▶ [Document excerpt]:
-.-.-
From: Dr Adrian Wrigley <amtw@linuxchip.demon.co.uk>
Subject: Re: Problems with large records (GNAT) [continued]
Date: Thu, 01 Mar 2001 13:52:28 -0800
Date: 2001-03-01T13:52:28-08:00 [thread overview]
Message-ID: <3A9EC49C.9F5CD8D6@linuxchip.demon.co.uk> (raw)
In-Reply-To: esmn6.41158$5M5.2034803@news1.frmt1.sfba.home.com
tmoran@acm.org wrote:
> I realize you are interested in the generic large-memory-with-Gnat
> problem, but, as they say, sometimes it's better to improve the
> algorithm than the hardware.
I have the same frustration with this problem as with things like
segmented memory architectures, short index registers etc.
They all tend to result in less robust code, or a lot more work.
Hitting one of the various memory limits is one of the
common problems I encounter running GNAT/Linux.
I plan to go to (partial) intra-day data sometime, so that will
need a better representation.
...
> For historical data, stock prices can be 16 bit fixed point with delta of
> 1/8, rather than 32 bit floats (excluding Berkshire-Hathaway). Even
> with prices in pennys nowadays, 24 bits should be quite enough for a
> stock price. Similarly, a 24 bit Volume (16 million shares of one
> stock traded in one day) should be normally be adequate, perhaps with
> an exception list for anything that doesn't fit. A sixteen bit fixed
> point value, with suitable delta, should be fine for holding the
> split correction, or 24 bits if you really want to allow for even the
> most bizarre changes.
I decided that 16 bits was inadequate. Even with prices in the
range $0.05 to $500, you need 20 bits to accommodate a delta
representing 1% at the bottom end. Companies that have had
a lot of splits and dividends in their history have very
small prices back in the '70s. Perhaps a 16 bit logarithm of
the share price would be OK. (and even speed up volatility
calculations!)
With volume, I think that really needs to better than 32 bit range.
Once you start to calculate weekly or monthly volumes, quite a number
of companies exceed 2**32 shares. (and in some countries, they
even trade fractional shares routinely). Maybe you've seen the
WWW sites of historic data that show Intel's monthly share volume
as things like "-1518500200 shares". I mentioned this problem
to Yahoo nearly a year ago, but they haven't fixed it.
When it comes down to it, it is a matter of confidence and simplicity.
Fixed point for this wide ranging data doesn't give me the confidence
I want from a (mission critical) financial application.
-.-.-
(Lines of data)
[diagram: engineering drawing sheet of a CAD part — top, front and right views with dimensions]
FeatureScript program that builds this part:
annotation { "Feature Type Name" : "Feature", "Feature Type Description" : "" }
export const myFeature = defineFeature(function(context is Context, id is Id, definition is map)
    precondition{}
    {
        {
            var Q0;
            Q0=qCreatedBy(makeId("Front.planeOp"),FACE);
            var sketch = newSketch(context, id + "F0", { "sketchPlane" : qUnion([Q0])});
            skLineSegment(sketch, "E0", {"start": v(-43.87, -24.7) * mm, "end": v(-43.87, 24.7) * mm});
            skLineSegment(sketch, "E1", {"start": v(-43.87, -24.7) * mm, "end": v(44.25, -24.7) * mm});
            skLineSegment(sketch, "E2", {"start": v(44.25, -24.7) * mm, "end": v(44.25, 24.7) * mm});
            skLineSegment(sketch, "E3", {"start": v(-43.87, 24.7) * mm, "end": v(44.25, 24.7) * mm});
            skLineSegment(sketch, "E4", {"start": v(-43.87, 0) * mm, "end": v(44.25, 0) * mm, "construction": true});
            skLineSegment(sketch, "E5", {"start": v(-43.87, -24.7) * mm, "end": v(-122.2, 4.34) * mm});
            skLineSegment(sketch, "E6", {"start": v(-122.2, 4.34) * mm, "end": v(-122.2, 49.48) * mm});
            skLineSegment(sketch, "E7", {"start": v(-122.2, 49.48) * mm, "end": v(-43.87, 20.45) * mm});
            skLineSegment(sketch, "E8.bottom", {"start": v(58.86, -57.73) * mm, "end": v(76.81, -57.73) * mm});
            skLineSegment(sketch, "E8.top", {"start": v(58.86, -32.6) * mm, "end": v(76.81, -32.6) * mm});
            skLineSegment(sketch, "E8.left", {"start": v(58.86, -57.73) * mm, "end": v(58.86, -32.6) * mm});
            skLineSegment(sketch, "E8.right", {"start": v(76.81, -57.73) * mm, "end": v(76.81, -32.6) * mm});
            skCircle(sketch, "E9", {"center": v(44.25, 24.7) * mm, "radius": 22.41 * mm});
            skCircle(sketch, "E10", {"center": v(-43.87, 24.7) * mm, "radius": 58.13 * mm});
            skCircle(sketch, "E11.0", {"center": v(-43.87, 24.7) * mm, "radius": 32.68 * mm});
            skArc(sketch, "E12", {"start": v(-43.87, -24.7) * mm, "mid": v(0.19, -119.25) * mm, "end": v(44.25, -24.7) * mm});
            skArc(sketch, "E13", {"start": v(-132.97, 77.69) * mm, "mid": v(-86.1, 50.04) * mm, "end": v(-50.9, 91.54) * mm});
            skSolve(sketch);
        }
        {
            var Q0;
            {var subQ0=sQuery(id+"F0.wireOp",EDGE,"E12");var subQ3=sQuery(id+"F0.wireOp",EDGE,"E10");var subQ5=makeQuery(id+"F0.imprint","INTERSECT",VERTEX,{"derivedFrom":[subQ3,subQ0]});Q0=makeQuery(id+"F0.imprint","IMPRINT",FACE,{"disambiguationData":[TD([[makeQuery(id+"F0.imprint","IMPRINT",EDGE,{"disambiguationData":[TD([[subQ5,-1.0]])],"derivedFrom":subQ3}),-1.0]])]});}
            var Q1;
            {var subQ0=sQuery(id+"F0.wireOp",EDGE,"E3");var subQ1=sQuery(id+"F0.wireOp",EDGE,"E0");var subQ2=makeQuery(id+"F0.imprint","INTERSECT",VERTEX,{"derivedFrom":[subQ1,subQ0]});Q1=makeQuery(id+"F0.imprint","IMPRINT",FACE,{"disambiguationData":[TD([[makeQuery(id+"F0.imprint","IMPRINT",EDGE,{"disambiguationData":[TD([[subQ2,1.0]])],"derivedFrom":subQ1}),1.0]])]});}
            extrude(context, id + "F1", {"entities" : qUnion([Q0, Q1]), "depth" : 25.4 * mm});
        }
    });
-.-.-
▶ [What you will do]:
**A.** Answer these questions about the message on large records in GNAT:
(i) What range of share prices does the author give when explaining why 16 bits was inadequate?
(ii) How many bits does the author say are needed for a delta representing 1% at the bottom end of that range?
(iii) To whom did the author report the problem with negative share volumes?
**B.** Change "myFeature" to "baseFeature" in the listing, starting at its first line and ending at the line that contains "v(-43.87, 0) *". Return only those lines, with nothing else altered.
The message and the listing are separate pieces of material.

▶ [Full solutions]:
**A.**
(i) $0.05 to $500
(ii) 20 bits
(iii) Yahoo

**B.**
[diagram: engineering drawing sheet of a CAD part — top, front and right views with dimensions]
FeatureScript program that builds this part:
annotation { "Feature Type Name" : "Feature", "Feature Type Description" : "" }
export const baseFeature = defineFeature(function(context is Context, id is Id, definition is map)
    precondition{}
    {
        {
            var Q0;
            Q0=qCreatedBy(makeId("Front.planeOp"),FACE);
            var sketch = newSketch(context, id + "F0", { "sketchPlane" : qUnion([Q0])});
            skLineSegment(sketch, "E0", {"start": v(-43.87, -24.7) * mm, "end": v(-43.87, 24.7) * mm});
            skLineSegment(sketch, "E1", {"start": v(-43.87, -24.7) * mm, "end": v(44.25, -24.7) * mm});
            skLineSegment(sketch, "E2", {"start": v(44.25, -24.7) * mm, "end": v(44.25, 24.7) * mm});
            skLineSegment(sketch, "E3", {"start": v(-43.87, 24.7) * mm, "end": v(44.25, 24.7) * mm});
            skLineSegment(sketch, "E4", {"start": v(-43.87, 0) * mm, "end": v(44.25, 0) * mm, "construction": true});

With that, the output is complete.